Spatial grounding data:

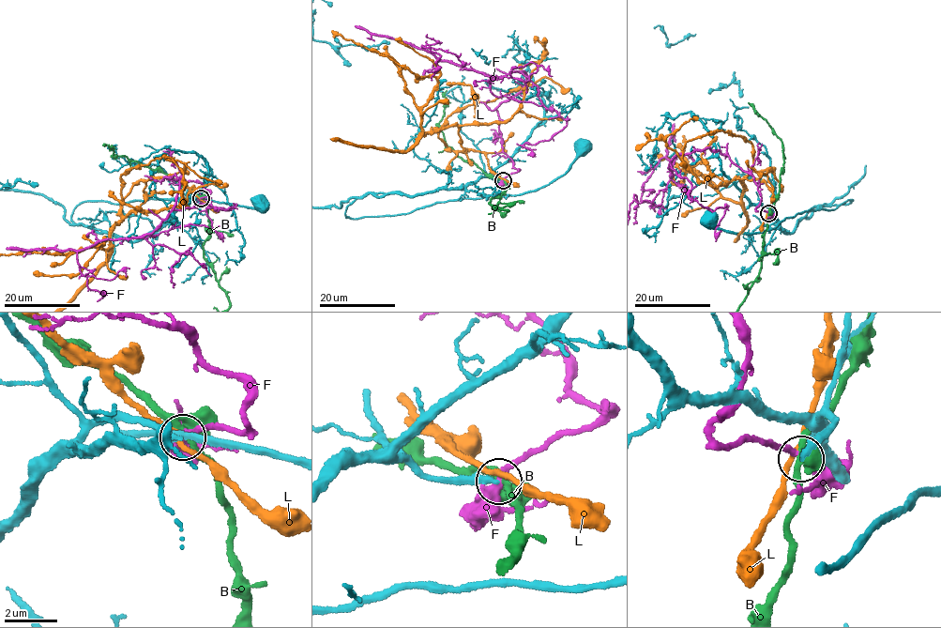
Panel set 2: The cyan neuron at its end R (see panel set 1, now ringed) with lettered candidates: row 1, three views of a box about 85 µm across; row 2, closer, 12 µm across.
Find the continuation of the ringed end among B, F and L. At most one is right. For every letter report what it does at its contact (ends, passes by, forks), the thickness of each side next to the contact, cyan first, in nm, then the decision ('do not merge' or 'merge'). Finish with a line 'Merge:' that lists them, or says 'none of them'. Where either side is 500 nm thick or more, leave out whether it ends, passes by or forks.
B: it forks there; 220 nm thick on the cyan side, 320 nm on the other; do not merge
F: it passes by; 280 nm thick on the cyan side, 400 nm on the other; do not merge
L: it passes by; 300 nm thick on the cyan side, 200 nm on the other; do not merge
Merge: none of them

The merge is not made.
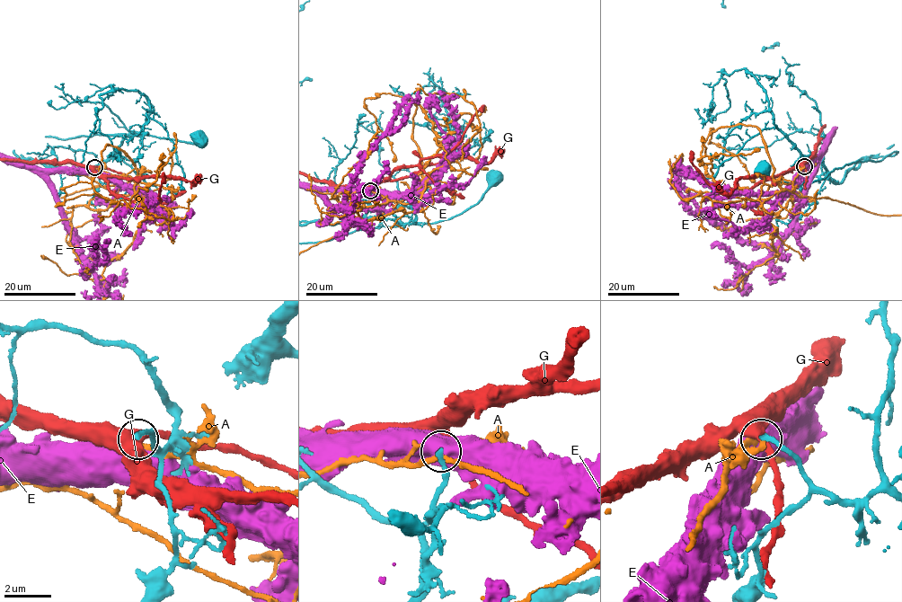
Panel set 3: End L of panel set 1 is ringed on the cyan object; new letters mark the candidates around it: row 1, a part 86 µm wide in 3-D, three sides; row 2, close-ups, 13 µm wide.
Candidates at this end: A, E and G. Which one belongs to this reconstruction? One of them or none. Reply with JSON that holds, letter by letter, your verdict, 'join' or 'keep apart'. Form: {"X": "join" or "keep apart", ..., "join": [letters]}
{"A": "keep apart", "E": "keep apart", "G": "keep apart", "join": []}

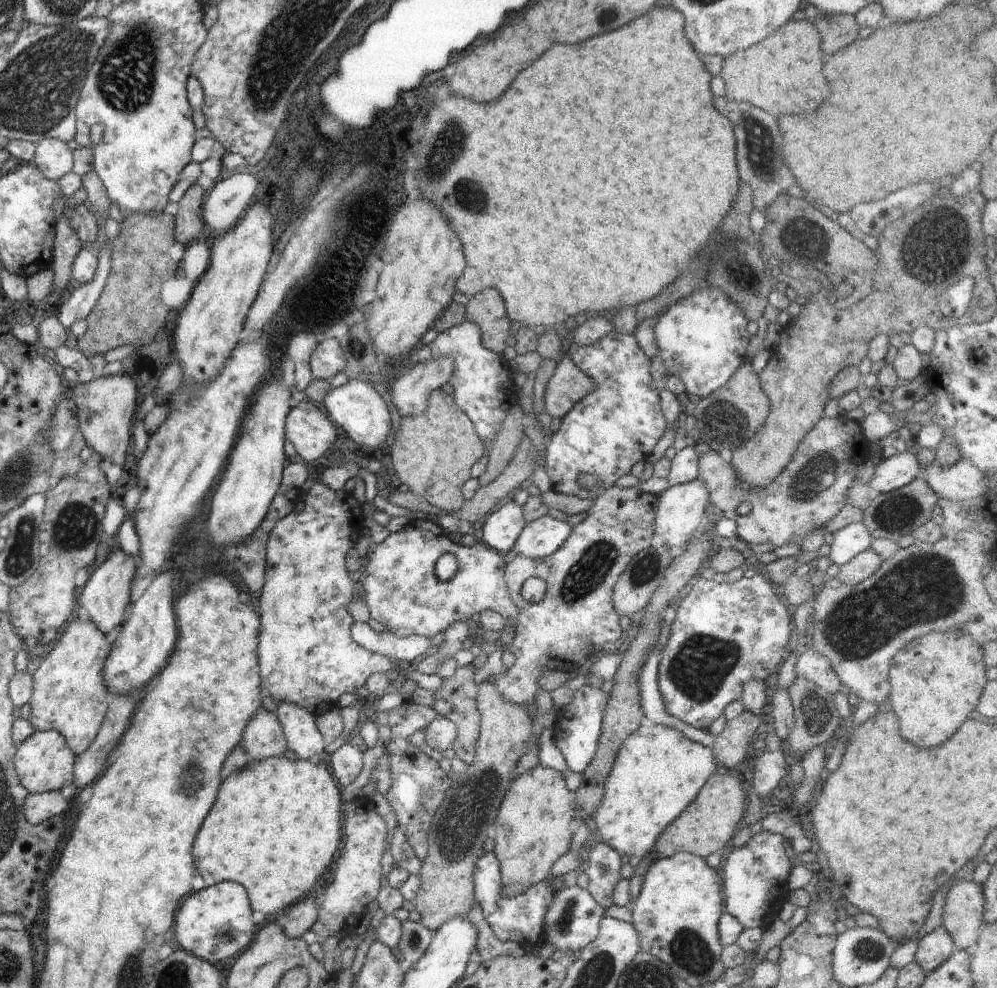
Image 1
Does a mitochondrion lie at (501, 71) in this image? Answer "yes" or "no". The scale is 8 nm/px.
no

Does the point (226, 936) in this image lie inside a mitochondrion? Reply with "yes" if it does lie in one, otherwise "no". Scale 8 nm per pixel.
yes

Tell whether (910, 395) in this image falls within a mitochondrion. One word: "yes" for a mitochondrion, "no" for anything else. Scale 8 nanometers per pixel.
no

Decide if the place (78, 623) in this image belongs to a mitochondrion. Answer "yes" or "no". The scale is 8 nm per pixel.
no

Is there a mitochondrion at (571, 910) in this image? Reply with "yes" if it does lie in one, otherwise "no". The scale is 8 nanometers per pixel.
yes

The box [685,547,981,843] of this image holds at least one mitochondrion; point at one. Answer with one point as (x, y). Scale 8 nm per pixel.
(929, 585)

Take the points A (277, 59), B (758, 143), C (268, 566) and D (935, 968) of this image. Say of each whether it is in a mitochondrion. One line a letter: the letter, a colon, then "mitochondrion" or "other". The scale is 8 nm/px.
A: mitochondrion
B: mitochondrion
C: other
D: other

[What you should do]: What is needed is a word-for-word restatement of the entries, minus any pictures.

[Solution to the exercise]:
Panel set 2: The cyan neuron at its end R (see panel set 1, now ringed) with lettered candidates: row 1, three views of a box about 85 µm across; row 2, closer, 12 µm across.
Find the continuation of the ringed end among B, F and L. At most one is right. For every letter report what it does at its contact (ends, passes by, forks), the thickness of each side next to the contact, cyan first, in nm, then the decision ('do not merge' or 'merge'). Finish with a line 'Merge:' that lists them, or says 'none of them'. Where either side is 500 nm thick or more, leave out whether it ends, passes by or forks.
B: it forks there; 220 nm thick on the cyan side, 320 nm on the other; do not merge
F: it passes by; 280 nm thick on the cyan side, 400 nm on the other; do not merge
L: it passes by; 300 nm thick on the cyan side, 200 nm on the other; do not merge
Merge: none of them

The merge is not made.
Panel set 3: End L of panel set 1 is ringed on the cyan object; new letters mark the candidates around it: row 1, a part 86 µm wide in 3-D, three sides; row 2, close-ups, 13 µm wide.
Candidates at this end: A, E and G. Which one belongs to this reconstruction? One of them or none. Reply with JSON that holds, letter by letter, your verdict, 'join' or 'keep apart'. Form: {"X": "join" or "keep apart", ..., "join": [letters]}
{"A": "keep apart", "E": "keep apart", "G": "keep apart", "join": []}

Image 1
Does a mitochondrion lie at (501, 71) in this image? Answer "yes" or "no". The scale is 8 nm/px.
no

Does the point (226, 936) in this image lie inside a mitochondrion? Reply with "yes" if it does lie in one, otherwise "no". Scale 8 nm per pixel.
yes

Tell whether (910, 395) in this image falls within a mitochondrion. One word: "yes" for a mitochondrion, "no" for anything else. Scale 8 nanometers per pixel.
no

Decide if the place (78, 623) in this image belongs to a mitochondrion. Answer "yes" or "no". The scale is 8 nm per pixel.
no

Is there a mitochondrion at (571, 910) in this image? Reply with "yes" if it does lie in one, otherwise "no". The scale is 8 nanometers per pixel.
yes

The box [685,547,981,843] of this image holds at least one mitochondrion; point at one. Answer with one point as (x, y). Scale 8 nm per pixel.
(929, 585)

Take the points A (277, 59), B (758, 143), C (268, 566) and D (935, 968) of this image. Say of each whether it is in a mitochondrion. One line a letter: the letter, a colon, then "mitochondrion" or "other". The scale is 8 nm/px.
A: mitochondrion
B: mitochondrion
C: other
D: other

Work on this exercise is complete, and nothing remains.